Liqiang Jing, Zhehui Huang, Xiaoyang Wang, Wenlin Yao, Wenhao Yu, Kaixin Ma, Hongming Zhang, Xinya Du, Dong Yu
2024-09-13

Summary
This paper discusses DSBench, a new benchmark created to evaluate how well data science agents perform realistic tasks compared to human experts.
What's the problem?
Current benchmarks for data science agents are too simple and do not reflect the complexities of real-world data science tasks. This makes it hard to understand how capable these agents really are.
What's the solution?
The authors developed DSBench, which includes 466 data analysis tasks and 74 data modeling tasks taken from competitions like Eloquence and Kaggle.
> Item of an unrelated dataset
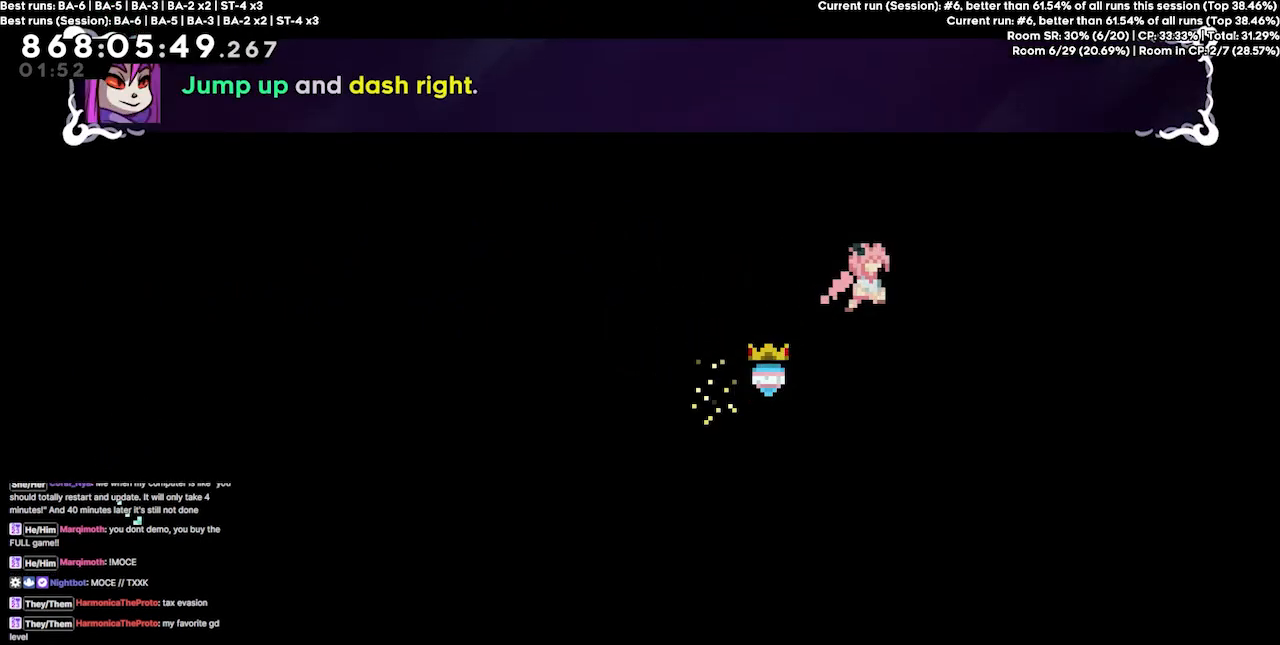
{"keys": ["grab", "jump4", "right"], "events": [[100, "dash", "down"], [167, "grab", "down"], [333, "dash", "up"]]}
This benchmark tests agents on realistic scenarios, such as working with large datasets and multi-table structures, and introduces a new metric called Relative Performance Gap (RPG) to measure their performance accurately.
Why it matters?
By identifying the limitations of current data science agents, this research helps guide future improvements in AI technology. Enhancing these agents could lead to better tools for industries that rely on data analysis, such as finance and healthcare.
Abstract
Large Language Models (LLMs) and Large Vision-Language Models (LVLMs) have demonstrated impressive language/vision reasoning abilities, igniting the recent trend of building agents for targeted applications such as shopping assistants or AI software engineers. Recently, many data science benchmarks have been proposed to investigate their performance in the data science domain. However, existing data science benchmarks still fall short when compared to real-world data science applications due to their simplified settings. To bridge this gap, we introduce DSBench, a comprehensive benchmark designed to evaluate data science agents with realistic tasks. This benchmark includes 466 data analysis tasks and 74 data modeling tasks, sourced from Eloquence and Kaggle competitions. DSBench offers a realistic setting by encompassing long contexts, multimodal task backgrounds, reasoning with large data files and multi-table structures, and performing end-to-end data modeling tasks. Our evaluation of state-of-the-art LLMs, LVLMs, and agents shows that they struggle with most tasks, with the best agent solving only 34.12% of data analysis tasks and achieving a 34.74% Relative Performance Gap (RPG). These findings underscore the need for further advancements in developing more practical, intelligent, and autonomous data science agents.